# [YOUR GOAL]
Restate each entry below exactly; pictures stay out of the copy.

▬▬▬▬▬▬

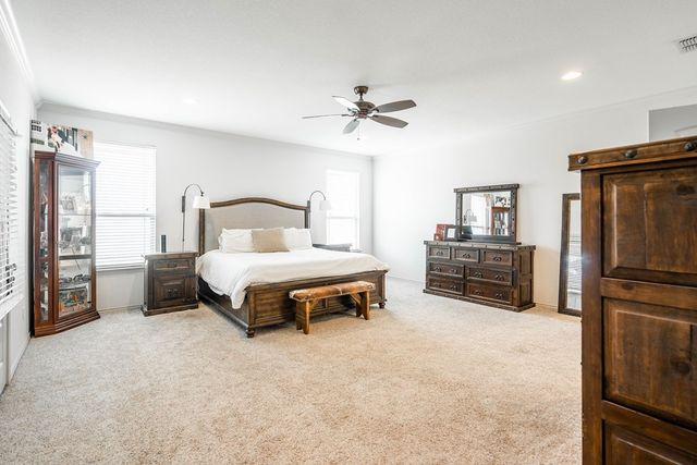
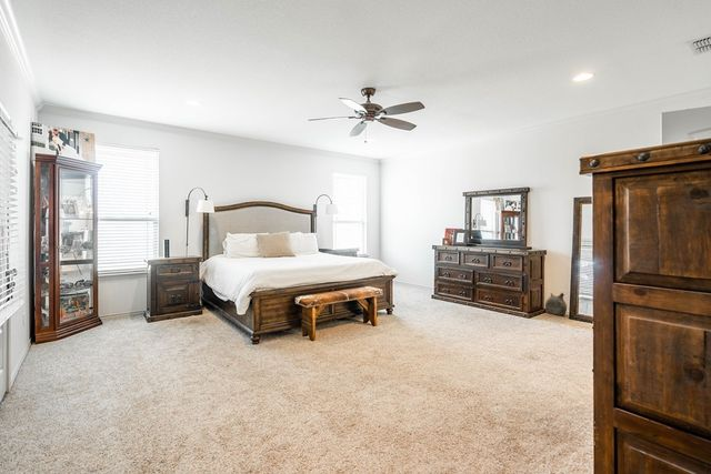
+ ceramic jug [544,292,568,316]
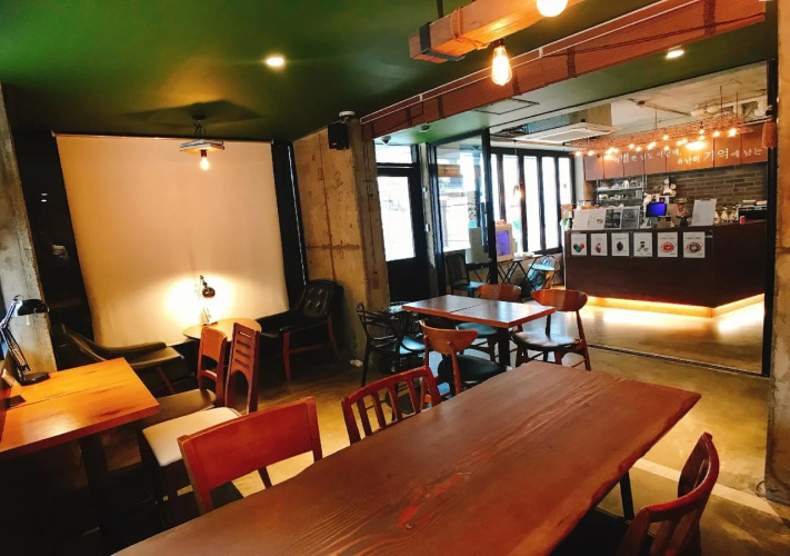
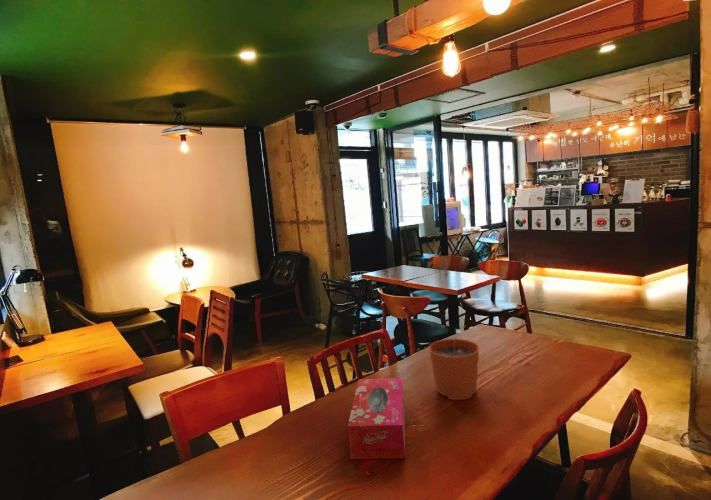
+ plant pot [428,324,480,401]
+ tissue box [347,377,406,460]
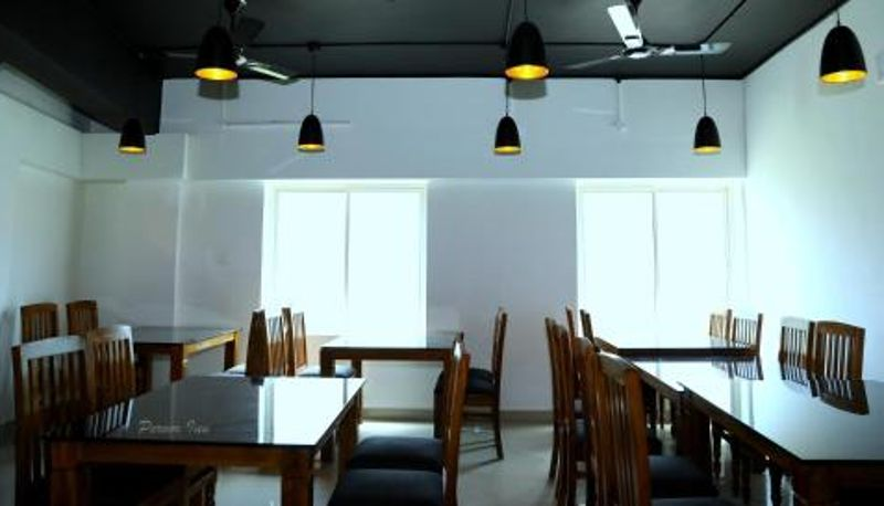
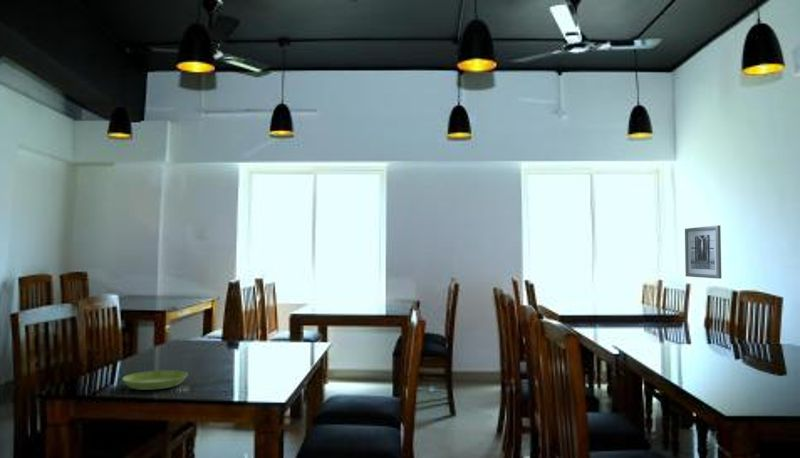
+ saucer [121,369,189,391]
+ wall art [684,224,722,280]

▬▬▬▬▬▬

# [TASK OUTPUT]
+ ceramic jug [544,292,568,316]
+ plant pot [428,324,480,401]
+ tissue box [347,377,406,460]
+ saucer [121,369,189,391]
+ wall art [684,224,722,280]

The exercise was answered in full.